The standard applied is not whether a sophisticated attacker succeeded — attackers sometimes succeed regardless of good controls. The standard is whether the practitioner had taken reasonable steps before the incident occurred. A practitioner who can demonstrate documented controls, staff training, and a structured security review is in a materially different position to one who had no security practices in place at all.

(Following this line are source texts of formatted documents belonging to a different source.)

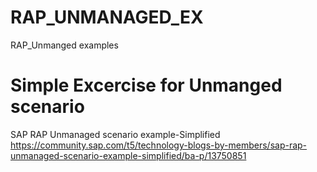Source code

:# RAP_UNMANAGED_EX
RAP_Unmanged examples

# Simple Excercise for Unmanged scenario 
SAP RAP Unmanaged scenario example-Simplified 
https://community.sap.com/t5/technology-blogs-by-members/sap-rap-unmanaged-scenario-example-simplified/ba-p/13750851
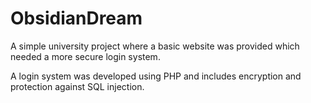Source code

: # ObsidianDream

A simple university project where a basic website was provided which needed a more secure login system.

A login system was developed using PHP and includes encryption and protection against SQL injection.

What Evidence Do You Need?

If a breach occurs and your controls are questioned — by the OAIC, a National Board, a patient's legal representative, or your insurer — the relevant question is whether you can demonstrate that reasonable steps were in place. Documentation matters:

• Records showing MFA was enabled on practice systems
• Backup logs or evidence of tested restoration
• Evidence that staff received security awareness information
• An incident response plan, even a basic one
• A documented security assessment showing you reviewed your posture and identified gaps

A structured security assessment — one that walks through the specific controls relevant to your practice type, scores your current position, and produces a written report — gives you both the gaps to address and the evidence that you took your obligations seriously before any incident occurred.

The Practical Starting Point

For most GP clinics and allied health practices, the immediate priority is: enable MFA on your practice management software and email, verify that your backups are running and can actually be restored, review who has access to what, and make sure staff have been briefed on phishing. These four actions address the most common attack vectors against healthcare practices and provide a defensible starting point.

From there, a structured assessment specific to your practice type will identify the remaining gaps — including ones that a generic checklist won't surface, such as telehealth platform security, allied health-specific software, and the security of systems used by any contractors or visiting practitioners.